One would have thought, but sadly, no... Unfortunately for me, I happened to sit next to an individual of the female persuasion who, it would seem, had decided that the best place for her to put her face on was not in the privacy of her own home, but in front of dozens and dozens of commuters on our lovely TTC.
Second perhaps only to sitting next to the person with a runny nose who feels that it is better to sniff back their snot incessantly rather than risk drawing full attention to themselves by actually blowing their nose or even wiping it on their sleeve... The Public Groomer is a person who I just want to take by the shoulders and shake with all my might.
I happened upon this particular person as she was applying mascara, which, for those not in the know, is usually the last step in the make-up application process. OK, she's almost done, I can live with that, I thought to myself as I sat down with my free subway newspaper.
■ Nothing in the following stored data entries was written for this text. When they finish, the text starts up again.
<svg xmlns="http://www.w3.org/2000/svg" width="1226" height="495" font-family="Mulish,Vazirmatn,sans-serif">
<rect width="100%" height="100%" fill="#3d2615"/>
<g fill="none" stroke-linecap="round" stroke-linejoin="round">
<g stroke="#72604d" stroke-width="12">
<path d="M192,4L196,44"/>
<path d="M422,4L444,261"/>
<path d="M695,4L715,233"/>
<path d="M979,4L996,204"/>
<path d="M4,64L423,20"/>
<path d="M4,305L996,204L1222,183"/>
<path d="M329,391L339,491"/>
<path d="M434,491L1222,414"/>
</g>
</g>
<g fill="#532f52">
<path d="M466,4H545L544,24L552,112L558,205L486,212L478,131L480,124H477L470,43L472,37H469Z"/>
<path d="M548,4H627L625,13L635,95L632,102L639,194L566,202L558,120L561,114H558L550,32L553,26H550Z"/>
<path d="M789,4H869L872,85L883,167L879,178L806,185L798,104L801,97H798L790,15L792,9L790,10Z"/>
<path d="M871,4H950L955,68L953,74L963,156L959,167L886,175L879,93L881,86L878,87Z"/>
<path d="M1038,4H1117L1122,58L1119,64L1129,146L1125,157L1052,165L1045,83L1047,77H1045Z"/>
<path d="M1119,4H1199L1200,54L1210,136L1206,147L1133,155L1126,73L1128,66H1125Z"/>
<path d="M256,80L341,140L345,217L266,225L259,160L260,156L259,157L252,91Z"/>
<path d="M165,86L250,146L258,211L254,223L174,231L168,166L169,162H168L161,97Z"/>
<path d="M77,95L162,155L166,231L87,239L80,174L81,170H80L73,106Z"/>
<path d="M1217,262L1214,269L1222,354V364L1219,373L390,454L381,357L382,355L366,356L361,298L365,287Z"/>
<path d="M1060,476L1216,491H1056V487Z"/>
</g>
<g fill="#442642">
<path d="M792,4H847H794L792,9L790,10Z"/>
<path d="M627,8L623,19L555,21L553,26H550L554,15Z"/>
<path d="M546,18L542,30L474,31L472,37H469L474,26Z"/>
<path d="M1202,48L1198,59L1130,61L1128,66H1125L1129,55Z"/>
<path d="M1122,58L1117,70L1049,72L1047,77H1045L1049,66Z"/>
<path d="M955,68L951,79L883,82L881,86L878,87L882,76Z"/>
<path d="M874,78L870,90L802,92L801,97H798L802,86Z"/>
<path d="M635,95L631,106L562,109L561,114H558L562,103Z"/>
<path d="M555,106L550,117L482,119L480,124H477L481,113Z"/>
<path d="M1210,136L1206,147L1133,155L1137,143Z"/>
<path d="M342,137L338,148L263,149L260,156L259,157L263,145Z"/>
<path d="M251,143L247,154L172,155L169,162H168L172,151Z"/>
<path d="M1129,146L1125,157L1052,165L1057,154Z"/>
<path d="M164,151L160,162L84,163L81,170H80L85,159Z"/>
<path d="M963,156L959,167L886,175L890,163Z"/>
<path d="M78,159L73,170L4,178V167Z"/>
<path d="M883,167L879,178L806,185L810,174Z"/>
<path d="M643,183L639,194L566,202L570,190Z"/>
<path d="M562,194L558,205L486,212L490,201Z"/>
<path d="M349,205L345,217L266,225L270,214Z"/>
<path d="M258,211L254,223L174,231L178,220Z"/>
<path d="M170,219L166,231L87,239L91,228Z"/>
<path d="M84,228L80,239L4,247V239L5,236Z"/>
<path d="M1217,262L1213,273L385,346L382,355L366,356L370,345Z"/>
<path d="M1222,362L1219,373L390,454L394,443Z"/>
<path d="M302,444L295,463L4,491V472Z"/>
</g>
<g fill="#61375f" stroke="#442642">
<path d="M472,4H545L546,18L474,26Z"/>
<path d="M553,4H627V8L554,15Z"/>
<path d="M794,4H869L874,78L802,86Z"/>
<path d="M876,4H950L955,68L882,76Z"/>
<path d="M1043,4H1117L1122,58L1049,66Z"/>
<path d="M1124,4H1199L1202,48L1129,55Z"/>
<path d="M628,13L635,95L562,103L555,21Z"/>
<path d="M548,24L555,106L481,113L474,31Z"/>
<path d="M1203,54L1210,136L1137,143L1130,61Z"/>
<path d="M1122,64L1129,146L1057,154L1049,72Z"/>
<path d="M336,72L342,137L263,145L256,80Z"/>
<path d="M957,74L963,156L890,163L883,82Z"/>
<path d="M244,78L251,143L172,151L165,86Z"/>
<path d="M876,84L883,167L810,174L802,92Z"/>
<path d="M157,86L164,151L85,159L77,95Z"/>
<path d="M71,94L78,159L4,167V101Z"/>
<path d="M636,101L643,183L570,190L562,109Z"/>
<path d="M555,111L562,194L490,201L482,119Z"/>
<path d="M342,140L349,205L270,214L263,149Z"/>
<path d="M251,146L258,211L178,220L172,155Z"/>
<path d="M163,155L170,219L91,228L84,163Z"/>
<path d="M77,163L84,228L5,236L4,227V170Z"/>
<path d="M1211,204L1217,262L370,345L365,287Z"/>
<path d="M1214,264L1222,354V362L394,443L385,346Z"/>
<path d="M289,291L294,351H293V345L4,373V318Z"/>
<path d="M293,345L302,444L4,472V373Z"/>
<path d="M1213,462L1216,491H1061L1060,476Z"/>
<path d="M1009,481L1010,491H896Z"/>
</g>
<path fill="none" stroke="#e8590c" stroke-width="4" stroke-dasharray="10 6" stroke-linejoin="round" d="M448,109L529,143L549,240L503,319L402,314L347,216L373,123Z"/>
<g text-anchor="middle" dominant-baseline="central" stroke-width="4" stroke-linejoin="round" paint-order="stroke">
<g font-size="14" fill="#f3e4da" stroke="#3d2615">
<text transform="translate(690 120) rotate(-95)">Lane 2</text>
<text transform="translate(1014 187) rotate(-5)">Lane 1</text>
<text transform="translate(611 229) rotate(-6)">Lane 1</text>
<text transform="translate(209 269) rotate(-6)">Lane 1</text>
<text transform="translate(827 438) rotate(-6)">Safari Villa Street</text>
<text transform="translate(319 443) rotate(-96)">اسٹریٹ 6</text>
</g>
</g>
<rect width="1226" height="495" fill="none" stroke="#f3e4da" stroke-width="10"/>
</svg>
Holy Mother of God, I could not have been more wrong. The next 20 minutes unfolded henceforth:
8:20am: Bea boards the train, scoops a seat next to PG. PG in the middle of applying mascara to her lashes.
8:25am: Mascara still being applied.
8:27am: PG then applies lip gloss.
8:30am: Lip gloss still not applied thickly enough.
8:31am: Sufficient lip gloss level attained. Hair in disarray. Brushing begins.
8:35am: Brushing continues. Bea wonders how much straighter PG's hair can get.
8:37am: Lip gloss level deemed inadequate, glossing resumes. Bea notices others in the car giving PG queer looks.
8:40am: Glossing ends due to what one can only assume to be the expiration on the part of the lip-gloss tube. Mascara application begins a new.
8:45am: Train reaches point of connection. PG abruptly ends grooming only because she has reached her stop. Bea's give PG the "What the?!?!?" look and in return gets the evil eye.
Please find following Bea's Complete Idiot's Guide to Primping in Public. I ask no money for this public service... only that should the desire to get all gussied up in the most public of places strike you, that you consider the feelings of those around you.
1) Public transportation in rush hour is not the environment in which you should apply make-up. Putting on make-up is as private a grooming habit as putting on deodorant and plucking your nose hairs. No one wants to see it. Also, you risk mis-applying said make-up should the bus/subway/streetcar brake or veer suddenly.
2) Putting on lip stick, lip gloss and/or lip balm IS acceptable if not applied in a maniacal or obsessive manner. 1-3 layers is more than ample to bring out the sultry lines of your lips.
3) Please make sure you apply deodorant... bare minimum, once a day. No one likes a Stinky Steven or Sally as the case may be. Also, continuing on in the smell category, please do not use mothballs... ever. Nothing makes me want to vomit more than the smell of mothballs first thing in the morning. Oh, and garlic too. If you decide to apply eau de garlique first thing in the morning, please stay home.
Thank you everyone for your cooperation. Let's all work together to make public transportation a safer and less annoying way to travel.